* [What is needed]
What you return must be the lines of the data that hold the word "linejoin".

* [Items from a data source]

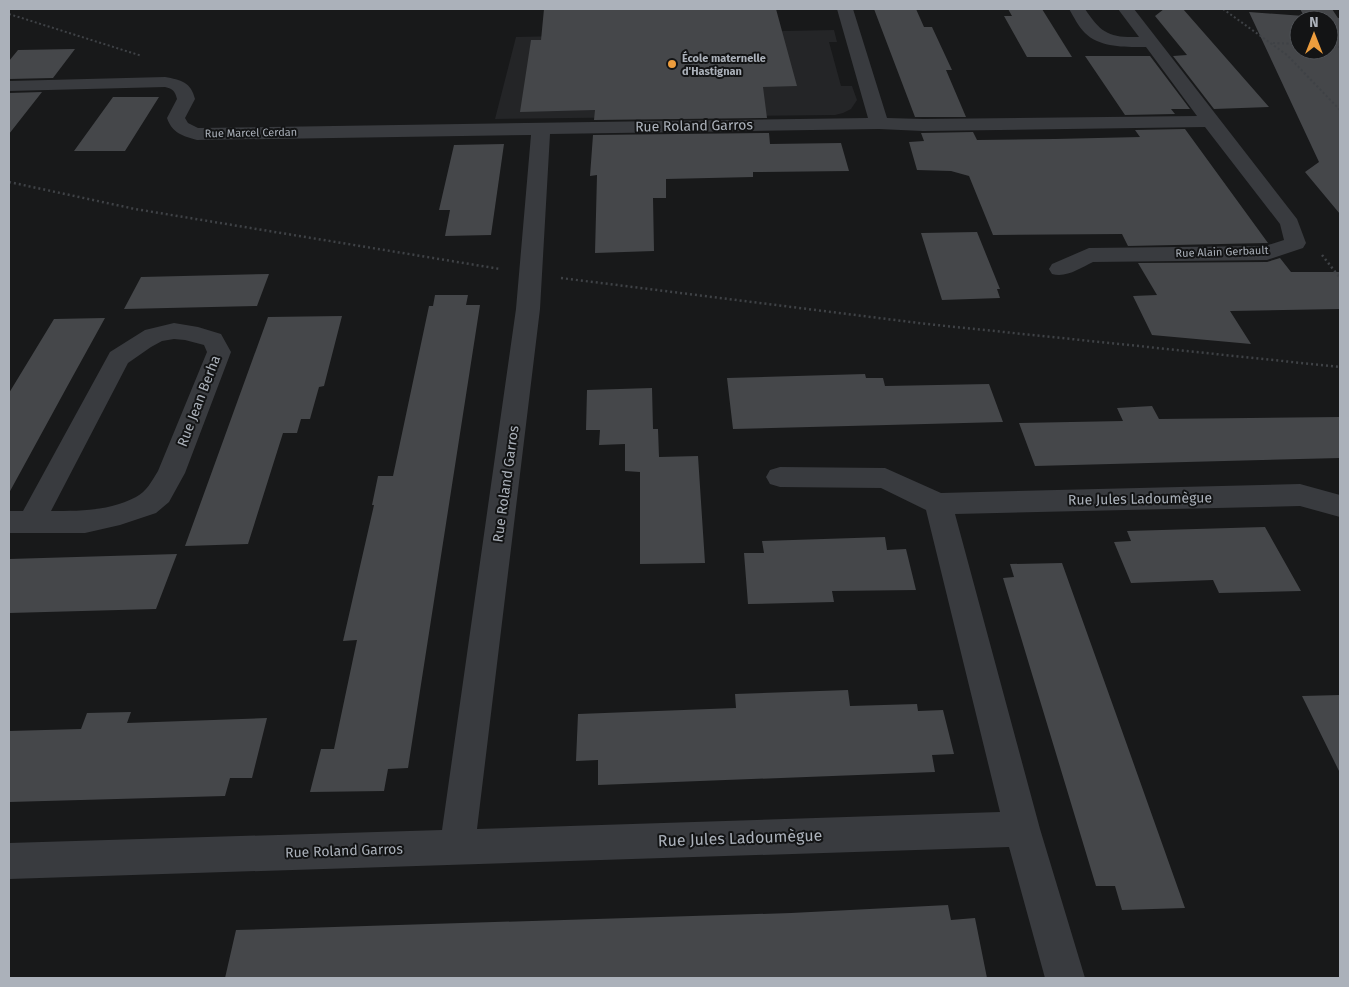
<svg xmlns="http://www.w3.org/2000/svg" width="1349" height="987" font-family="'Fira Sans',sans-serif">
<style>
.built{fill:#242527}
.building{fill:#45474a;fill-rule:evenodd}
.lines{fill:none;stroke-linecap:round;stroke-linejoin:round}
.path-far1{stroke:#3f4246;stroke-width:2;stroke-dasharray:2 2.5;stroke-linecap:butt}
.path{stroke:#3f4246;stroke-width:2.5;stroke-dasharray:2 3;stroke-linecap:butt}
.street{fill:#393b3f;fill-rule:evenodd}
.poi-dot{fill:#ed9d3d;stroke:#131415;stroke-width:2}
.labels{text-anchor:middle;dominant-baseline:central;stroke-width:4;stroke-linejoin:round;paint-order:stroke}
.far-poi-label{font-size:11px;font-weight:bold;fill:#abb1ba;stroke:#131415;text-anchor:start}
.far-street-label{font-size:11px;fill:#abb1ba;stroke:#131415}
.street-label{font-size:14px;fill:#abb1ba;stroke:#131415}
.near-street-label{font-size:16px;fill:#abb1ba;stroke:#131415}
</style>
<rect width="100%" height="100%" fill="#18191a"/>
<path class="built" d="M834,30L837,42H829L841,86H852L857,100L851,109L843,113L835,115L495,119L516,37Z"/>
<path class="building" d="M544,9H776L797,86L763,87L767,118L594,120L595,110L520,112L531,40H541Z
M874,9H916L924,27H932L952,70H946L966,117H915Z
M1008,9H1042L1072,57H1027L1004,16H1012Z
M1164,9H1183L1269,107L1214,109L1173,56L1187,55L1155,16Z
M1300,9H1332L1338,18H1340V214L1305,172L1319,162L1249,12L1304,16ZM1299,20H1329V50H1299Z
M75,49L53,78L9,79V61L18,50Z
M1085,56H1150L1190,109H1171L1175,114L1125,115Z
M42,92L9,134V93Z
M113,97H159L125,151H74Z
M1185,129L1268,243L1128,246L1122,234L993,235L969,176L951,171L917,170L909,142L924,141L921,133L973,132L977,140L1055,139L1140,137L1135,130Z
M769,133L770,144L841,143L849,171L753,172V177L666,179V198H653L654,251L595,253L597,175L590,176L593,135Z
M504,144L491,235L445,236L450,210H439L454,145Z
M977,232L1000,289H997L1000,298L942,300L921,233Z
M1280,258L1291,272H1340V309L1230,311L1251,344L1152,335L1133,296L1157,295L1138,263L1267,262Z
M269,274L257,306L124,309L141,277Z
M435,295H468L466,305H480L408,768L388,769L384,791L310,792L321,749H334L357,640L343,641L374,505H372L378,476H393L429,306H433Z
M342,316L324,386L319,387L310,419H301L297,433H283L248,544L185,546L268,317Z
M105,318L68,385L9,493V393L54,319Z
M865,374L866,378H883L885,386L989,384L1003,422L733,429L727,378Z
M652,388L653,429H658L659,457L698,456L705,563L640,564V472L625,471V444L599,445L600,430H586L587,390Z
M1152,406L1159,419L1340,417V458L1035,466L1019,423L1123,421L1117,408Z
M1265,527L1301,591L1219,593L1213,580L1131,583L1114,542L1131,541L1127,531Z
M885,537L887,550L906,549L916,590L832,591L834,602L748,604L744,553H764L762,541Z
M177,554L156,609L9,613V559Z
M1062,563L1116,714L1185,908L1122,910L1115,886H1096L1003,578L1014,577L1010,564Z
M848,690L850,706L917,704L918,711L943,710L954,754L932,755L935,772L598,785V760L576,761L578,714L736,708L735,694Z
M1340,695V773L1302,696Z
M131,712L127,723L267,718L252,778H230L225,796L9,802V731L81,729L87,713Z
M948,905L951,920L975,918L987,978H225L236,930L791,913Z"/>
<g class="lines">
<path class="path-far1" d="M1223,9L1287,55L1340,110
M9,14L142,56
M1273,43L1299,44
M1329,46L1340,47"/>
<path class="path" d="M9,182L135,209L500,269
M1322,255L1340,278
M561,278L927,324L1340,367"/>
<path class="street" d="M837,9H853L887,118L923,119L1197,116L1146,47C1126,47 1100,48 1085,33C1078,26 1074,17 1069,9H1085C1101,33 1109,38 1139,37L1118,9H1134L1297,219L1306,243L1303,248L1267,260L1093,262C1080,268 1067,278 1052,274L1049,269L1052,264L1089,248L1265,246L1284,240L1280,224L1205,127L923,131L879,129L550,134L540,309L477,829L1000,812L926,510L881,488L780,487L770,484L766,477L770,470L780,467L885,468L941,493L1300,484L1340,495V517L1300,506L955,514L1040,829L1085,978H1045L1009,847L9,879V843L442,830L516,309L531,135L197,140C183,136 172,133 167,118L177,99C175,91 173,89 165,87L9,91V81L165,77C181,80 191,82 195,99L185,118L188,123L198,128L868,118Z
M174,323L198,327L221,334L231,352L185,473L169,502L156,513L120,525L85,533H9V511H23L110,352L145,330ZM174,339L185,340L204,345L207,352L158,471C152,481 146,492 136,497C110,511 79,511 51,511L128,363L151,347L162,341Z"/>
</g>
<circle class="poi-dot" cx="672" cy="64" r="5"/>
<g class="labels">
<g class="far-poi-label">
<text x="682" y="58">École maternelle<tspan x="682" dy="13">d'Hastignan</tspan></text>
</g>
<g class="far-street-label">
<text transform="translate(251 133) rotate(-1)">Rue Marcel Cerdan</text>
<text transform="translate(1222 252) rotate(-2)">Rue Alain Gerbault</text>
</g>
<g class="street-label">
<text transform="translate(694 126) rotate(-1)">Rue Roland Garros</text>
<text transform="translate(199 401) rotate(-69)">Rue Jean Berha</text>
<text transform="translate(506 484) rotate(-82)">Rue Roland Garros</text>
<text transform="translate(1140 499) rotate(-1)">Rue Jules Ladoumègue</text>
<text transform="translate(344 851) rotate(-2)">Rue Roland Garros</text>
</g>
<g class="near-street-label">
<text transform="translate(740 838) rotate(-2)">Rue Jules Ladoumègue</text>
</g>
</g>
<rect width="1349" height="987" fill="none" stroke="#abb1ba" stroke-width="20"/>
<g transform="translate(1314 35)"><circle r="24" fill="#131415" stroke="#505357"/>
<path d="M0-4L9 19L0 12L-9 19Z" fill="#ed9d3d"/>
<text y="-8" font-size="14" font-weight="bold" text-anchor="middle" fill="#abb1ba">N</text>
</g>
</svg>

* [Expected answer]
.lines{fill:none;stroke-linecap:round;stroke-linejoin:round}
.labels{text-anchor:middle;dominant-baseline:central;stroke-width:4;stroke-linejoin:round;paint-order:stroke}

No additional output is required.